Saved entries
★ ★ ★ ★

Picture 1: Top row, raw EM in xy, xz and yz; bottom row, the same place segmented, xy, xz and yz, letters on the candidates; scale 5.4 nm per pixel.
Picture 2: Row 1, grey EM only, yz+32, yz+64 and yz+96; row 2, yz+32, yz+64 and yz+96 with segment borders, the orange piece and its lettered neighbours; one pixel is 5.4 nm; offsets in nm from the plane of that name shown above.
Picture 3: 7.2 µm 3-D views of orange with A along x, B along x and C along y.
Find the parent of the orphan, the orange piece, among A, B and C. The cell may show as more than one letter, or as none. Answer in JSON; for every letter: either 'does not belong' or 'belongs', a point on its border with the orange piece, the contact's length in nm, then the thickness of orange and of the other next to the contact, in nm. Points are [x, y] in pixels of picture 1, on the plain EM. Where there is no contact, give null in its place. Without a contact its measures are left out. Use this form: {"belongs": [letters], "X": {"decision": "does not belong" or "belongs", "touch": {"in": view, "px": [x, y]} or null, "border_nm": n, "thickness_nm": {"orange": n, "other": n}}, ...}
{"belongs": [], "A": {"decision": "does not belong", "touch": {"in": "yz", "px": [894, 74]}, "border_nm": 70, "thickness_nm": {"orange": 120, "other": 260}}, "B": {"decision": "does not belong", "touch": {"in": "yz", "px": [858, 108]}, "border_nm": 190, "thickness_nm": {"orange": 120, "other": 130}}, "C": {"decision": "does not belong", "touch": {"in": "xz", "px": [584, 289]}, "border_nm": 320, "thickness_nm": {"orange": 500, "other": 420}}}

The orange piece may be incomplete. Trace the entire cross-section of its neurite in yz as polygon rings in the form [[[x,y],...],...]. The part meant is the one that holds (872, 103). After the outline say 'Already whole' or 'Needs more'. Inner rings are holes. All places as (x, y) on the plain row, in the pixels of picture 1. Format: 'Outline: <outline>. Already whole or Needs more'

★ ★ ★ ★

WORK INSTRUCTIONS
Repeat the data word for word. Leave nothing out.

RESPONSE BELOW
Picture 1: Top row, raw EM in xy, xz and yz; bottom row, the same place segmented, xy, xz and yz, letters on the candidates; scale 5.4 nm per pixel.
Picture 2: Row 1, grey EM only, yz+32, yz+64 and yz+96; row 2, yz+32, yz+64 and yz+96 with segment borders, the orange piece and its lettered neighbours; one pixel is 5.4 nm; offsets in nm from the plane of that name shown above.
Picture 3: 7.2 µm 3-D views of orange with A along x, B along x and C along y.
Find the parent of the orphan, the orange piece, among A, B and C. The cell may show as more than one letter, or as none. Answer in JSON; for every letter: either 'does not belong' or 'belongs', a point on its border with the orange piece, the contact's length in nm, then the thickness of orange and of the other next to the contact, in nm. Points are [x, y] in pixels of picture 1, on the plain EM. Where there is no contact, give null in its place. Without a contact its measures are left out. Use this form: {"belongs": [letters], "X": {"decision": "does not belong" or "belongs", "touch": {"in": view, "px": [x, y]} or null, "border_nm": n, "thickness_nm": {"orange": n, "other": n}}, ...}
{"belongs": [], "A": {"decision": "does not belong", "touch": {"in": "yz", "px": [894, 74]}, "border_nm": 70, "thickness_nm": {"orange": 120, "other": 260}}, "B": {"decision": "does not belong", "touch": {"in": "yz", "px": [858, 108]}, "border_nm": 190, "thickness_nm": {"orange": 120, "other": 130}}, "C": {"decision": "does not belong", "touch": {"in": "xz", "px": [584, 289]}, "border_nm": 320, "thickness_nm": {"orange": 500, "other": 420}}}

The orange piece may be incomplete. Trace the entire cross-section of its neurite in yz as polygon rings in the form [[[x,y],...],...]. The part meant is the one that holds (872, 103). After the outline say 'Already whole' or 'Needs more'. Inner rings are holes. All places as (x, y) on the plain row, in the pixels of picture 1. Format: 'Outline: <outline>. Already whole or Needs more'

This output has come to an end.